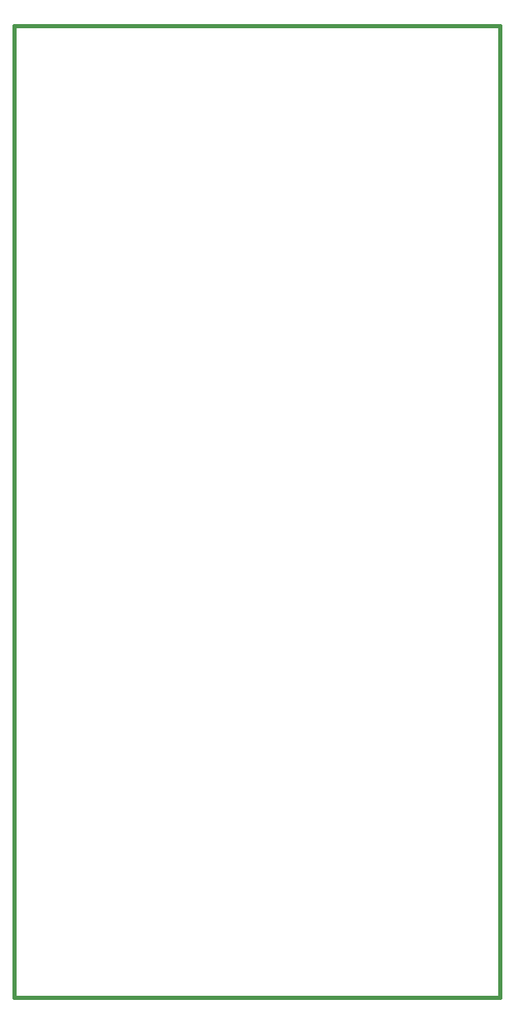
<source format=gko>
G04 (created by PCBNEW-RS274X (2012-apr-16-27)-stable) date dom 23 mar 2014 15:10:17 CET*
G01*
G70*
G90*
%MOIN*%
G04 Gerber Fmt 3.4, Leading zero omitted, Abs format*
%FSLAX34Y34*%
G04 APERTURE LIST*
%ADD10C,0.008000*%
%ADD11C,0.015000*%
G04 APERTURE END LIST*
G54D10*
G54D11*
X32000Y-54000D02*
X51500Y-54000D01*
X32000Y-15000D02*
X32000Y-54000D01*
X51500Y-15000D02*
X32000Y-15000D01*
X51500Y-54000D02*
X51500Y-15000D01*
M02*

</source>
----------
• [Instructions for the task] Nothing but the lines from the line that contains "X51500Y-15000D02*" to the last line of the records above should appear in the answer; please copy them exactly.

• [Solution to this task]
X51500Y-15000D02*
X32000Y-15000D01*
X51500Y-54000D02*
X51500Y-15000D01*
M02*

</source>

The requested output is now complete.